A recent report indicates that there may be a rationale for the existence of duplicated genes in the human genome (and the genomes of other organisms).3 These scientists were trying to understand why elephants rarely develop cancer. It turns out elephant genomes have 20 copies of the tumor suppressor gene, TP53. (Humans have one copy.) The investigators discovered that these duplicated TP53 copies actively prevent tumor growth by inducing the cancer cells to undergo aggressive apoptosis (programmed cell death).

This study makes it possible to view duplicated genes as the handiwork of a Creator and not the unintended consequence of undirected biochemical events. It also makes it reasonable to view shared duplicated genes as common design features, not the vestiges of an evolutionary history.

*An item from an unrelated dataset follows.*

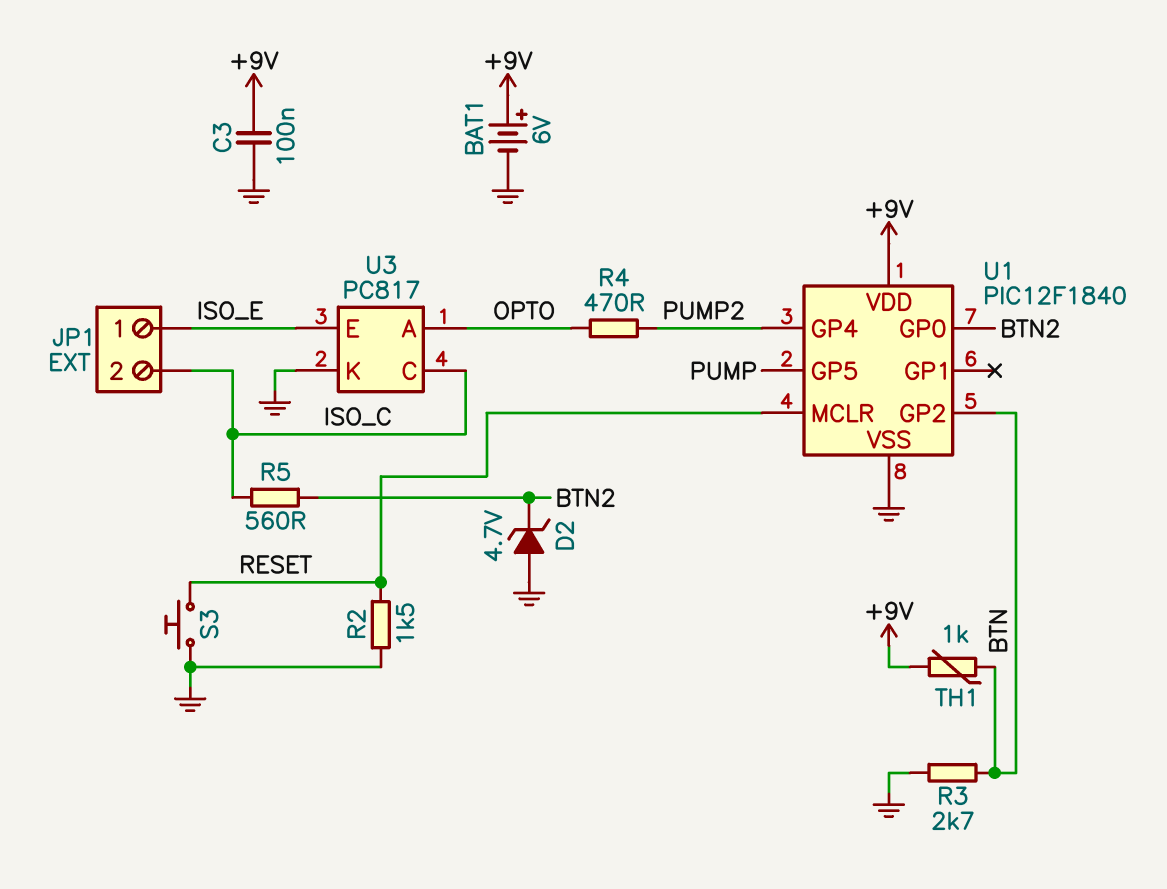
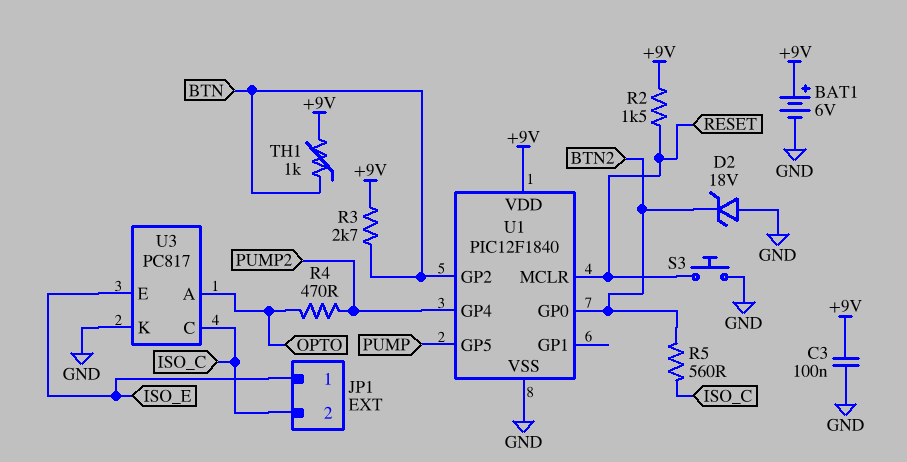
D2: zener 4.7V (A GND, K BTN2) -> zener 18V (A GND, K BTN2)
R2: 1.5k (GND, RESET) -> 1.5k (+9V, RESET)
R3: 2.7k (BTN, GND) -> 2.7k (+9V, BTN)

Finding #3: Genome Size Correlates with Reproductive Fitness
Historically, the C-value paradox was one reason why life scientists thought most DNA was junk. Biologists noted that there appeared to be no rhyme or reason to the varied genome sizes among organisms—thus, they concluded junk DNA was nonfunctional remnants of an evolutionary history. Yet some studies have demonstrated that genome size may be related to the role DNA plays in regulating the size of the cell’s nucleus.

Added to these studies is recent work by biologists from Uppsala University in Sweden. These researchers demonstrate that beetles with larger genome sizes have improved reproductive fitness.4 The relationship between genome size and beetle fecundity is unclear, but it is clear that larger genomes are beneficial.

It is exciting that ongoing research efforts, in line with the results of the ENCODE Project, continue to identify function for junk DNA. Though it may seem like wasted effort to continue dwelling on this facet of the creation-evolution controversy, it is necessary as long as ENCODE skeptics continue to rail against the conclusions of this project. As new studies reaffirm the ENCODE results, its critics will eventually realize the futility of arguing against it.

Subjects: Junk DNA

Dr. Fazale Rana

In 1999, I left my position in R&D at a Fortune 500 company to join Reasons to Believe because I felt the most important thing I could do as a scientist is to communicate to skeptics and believers alike the powerful scientific evidence—evidence that is being uncovered day after day—for God’s existence and the reliability of Scripture. Read more about Dr. Fazale Rana

Endnotes:

  1. Virpi Töhönen et al., “Novel PRD-Like Homeodomain Transcription Factors and Retrotransposon Elements in Early Human Development,” Nature Communications 6 (September 2015), doi: 10.1038/ncomms9207.
  2. Jens Durruthy-Durruthy et al., “The Primate-Specific Noncoding RNA HPAT5 Regulates Pluripotency during Human Preimplantation Development and Nuclear Reprogramming,” Nature Genetics, published electronically November 23, 2015, doi:10.1038/ng.3449.
  3. Michael Sulak et al., “TP53 Copy Number Expansion Correlates with the Evolution of Increased Body Size and an Enhanced DNA Damage Response in Elephants,” BioRxiv, preprint, published electronically October 6, 2015, doi: http://dx.doi.org/10.1101/028522.
  4. Göran Arnqvist et al., “Genome Size Correlates with Reproductive Fitness in Seed Beetles,” Proceedings of the Royal Society B 282 (September 2015), doi: 10.1098/rspb.2015.1421.